EXERCISE AIM: Would you repeat all the lines below, exactly as they stand?

PROVIDED RECORDS:
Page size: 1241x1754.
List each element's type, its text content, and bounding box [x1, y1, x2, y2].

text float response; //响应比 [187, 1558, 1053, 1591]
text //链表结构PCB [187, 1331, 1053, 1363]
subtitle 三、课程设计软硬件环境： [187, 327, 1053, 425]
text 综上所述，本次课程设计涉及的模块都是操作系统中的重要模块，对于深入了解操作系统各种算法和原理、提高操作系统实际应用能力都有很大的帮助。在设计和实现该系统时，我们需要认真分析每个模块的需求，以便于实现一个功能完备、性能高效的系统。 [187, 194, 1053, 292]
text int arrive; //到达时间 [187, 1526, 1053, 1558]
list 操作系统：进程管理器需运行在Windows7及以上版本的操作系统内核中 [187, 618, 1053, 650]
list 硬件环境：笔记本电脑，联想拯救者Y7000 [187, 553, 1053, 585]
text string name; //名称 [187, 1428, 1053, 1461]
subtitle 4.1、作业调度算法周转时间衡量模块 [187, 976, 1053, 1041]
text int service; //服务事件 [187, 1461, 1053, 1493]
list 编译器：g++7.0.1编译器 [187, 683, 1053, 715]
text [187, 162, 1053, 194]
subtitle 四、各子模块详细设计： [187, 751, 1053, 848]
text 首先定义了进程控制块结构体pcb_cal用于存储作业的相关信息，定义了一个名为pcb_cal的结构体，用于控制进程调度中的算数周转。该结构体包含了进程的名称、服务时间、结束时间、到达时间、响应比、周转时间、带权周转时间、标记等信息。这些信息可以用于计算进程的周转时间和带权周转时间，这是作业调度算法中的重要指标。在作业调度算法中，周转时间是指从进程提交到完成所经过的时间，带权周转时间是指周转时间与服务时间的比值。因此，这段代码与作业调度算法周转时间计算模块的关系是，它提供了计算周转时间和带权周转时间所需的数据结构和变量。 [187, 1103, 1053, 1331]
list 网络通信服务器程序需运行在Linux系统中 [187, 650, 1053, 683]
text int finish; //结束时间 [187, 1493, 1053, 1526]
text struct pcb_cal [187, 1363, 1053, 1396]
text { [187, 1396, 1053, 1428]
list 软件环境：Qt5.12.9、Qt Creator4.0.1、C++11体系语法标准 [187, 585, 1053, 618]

ANSWER:
Page size: 1241x1754.
List each element's type, its text content, and bounding box [x1, y1, x2, y2].

text float response; //响应比 [187, 1558, 1053, 1591]
text //链表结构PCB [187, 1331, 1053, 1363]
subtitle 三、课程设计软硬件环境： [187, 327, 1053, 425]
text 综上所述，本次课程设计涉及的模块都是操作系统中的重要模块，对于深入了解操作系统各种算法和原理、提高操作系统实际应用能力都有很大的帮助。在设计和实现该系统时，我们需要认真分析每个模块的需求，以便于实现一个功能完备、性能高效的系统。 [187, 194, 1053, 292]
text int arrive; //到达时间 [187, 1526, 1053, 1558]
list 操作系统：进程管理器需运行在Windows7及以上版本的操作系统内核中 [187, 618, 1053, 650]
list 硬件环境：笔记本电脑，联想拯救者Y7000 [187, 553, 1053, 585]
text string name; //名称 [187, 1428, 1053, 1461]
subtitle 4.1、作业调度算法周转时间衡量模块 [187, 976, 1053, 1041]
text int service; //服务事件 [187, 1461, 1053, 1493]
list 编译器：g++7.0.1编译器 [187, 683, 1053, 715]
text [187, 162, 1053, 194]
subtitle 四、各子模块详细设计： [187, 751, 1053, 848]
text 首先定义了进程控制块结构体pcb_cal用于存储作业的相关信息，定义了一个名为pcb_cal的结构体，用于控制进程调度中的算数周转。该结构体包含了进程的名称、服务时间、结束时间、到达时间、响应比、周转时间、带权周转时间、标记等信息。这些信息可以用于计算进程的周转时间和带权周转时间，这是作业调度算法中的重要指标。在作业调度算法中，周转时间是指从进程提交到完成所经过的时间，带权周转时间是指周转时间与服务时间的比值。因此，这段代码与作业调度算法周转时间计算模块的关系是，它提供了计算周转时间和带权周转时间所需的数据结构和变量。 [187, 1103, 1053, 1331]
list 网络通信服务器程序需运行在Linux系统中 [187, 650, 1053, 683]
text int finish; //结束时间 [187, 1493, 1053, 1526]
text struct pcb_cal [187, 1363, 1053, 1396]
text { [187, 1396, 1053, 1428]
list 软件环境：Qt5.12.9、Qt Creator4.0.1、C++11体系语法标准 [187, 585, 1053, 618]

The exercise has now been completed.